Opening for The Gaslight Anthem tonight is Sweden’s Twopointeight. The band look like how they sound – a mixture of straight up rock and Rancid-esque street punk. The choruses are big, the guitar work is solid and the three way harmonies are well executed. As tight as this relatively unknown four piece are, it’s clear that the crowd only want one band tonight and they struggle to get much of a rise from the rapidly filling venue.

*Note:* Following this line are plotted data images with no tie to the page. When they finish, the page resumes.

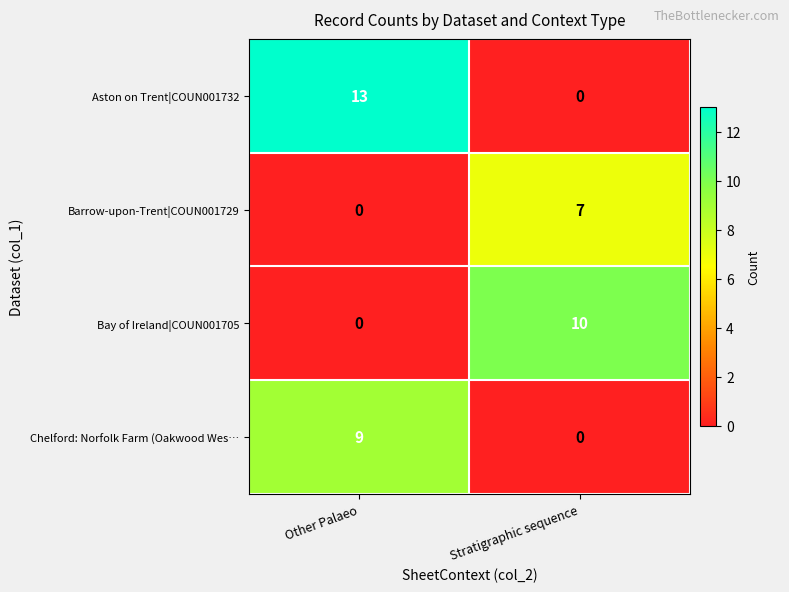

How many positive values does the Chelford: Norfolk Farm (Oakwood Wes… series have?

1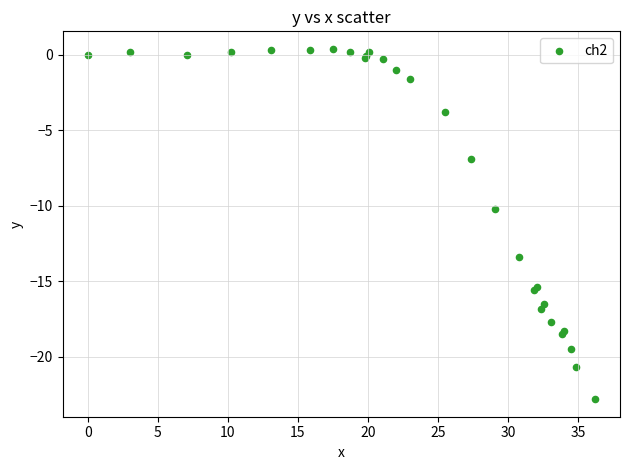

What Y value in the scatter plot is closest to -11?

-10.2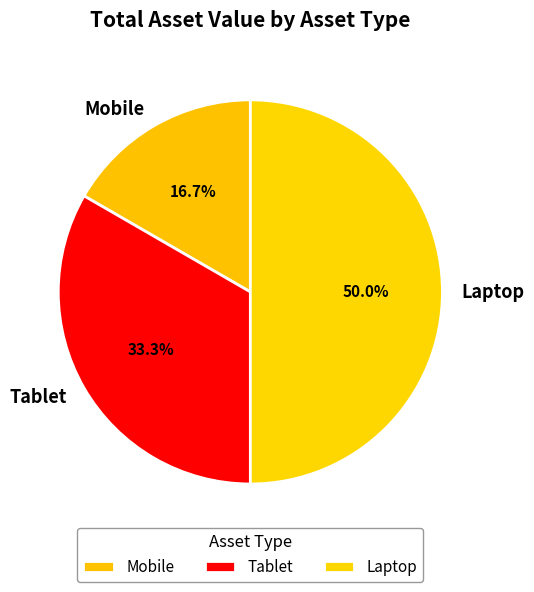

What portion of the pie excludes Tablet?

66.7%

Tonight is, without a doubt, The Gaslight Anthem’s night. The new jersey boys may have been over quite a few times since their game changing third album ‘American Slang’ but the anticipation is always the same. They opened with ‘Great Expectations’ followed by ‘We Came To Dance’ and ‘Cassanova, Baby!’ With a fall tour booked to promote their upcoming fourth album, ‘Handwritten,’ it became clear that tonights show was to be a greatest hits set, cherry picking the best songs from all of their previous releases.
Highlights included an emotional rendition of ‘Blue Jeans And White Tee Shirts’, the incorporation of Brand New’s ‘Jesus’ into one of their older songs and a surprising balcony dive from Brian Fallon. Their new single ’45’ went down a storm as did their ode to the late great Joe Strummer (‘I’da Called You Woody, Joe’). The Gaslight Anthem have truely become skilled in picking a setlist which shows of their songs in the best possible light – gone are the days when the set would stop and start like an ill looked after estate car – everything flows perfectly now, further immersing you into a world of dangerous women, late night coffee and old ‘55 cars.
The Gaslight Anthem are a band who have always come across as genuine and tonight is no different. Brian is all smiles as he thanks the fans for coming out and pokes fun at the Koko’s theatrical interior. They ended their 25 song set with a cover of The Who’s ‘Baba O’ Reily’ and a promise to return as soon as the new record is out. Very few deserve the following praise but, in all honestly, The Gaslight Anthem were as near to perfect as it is possible to be.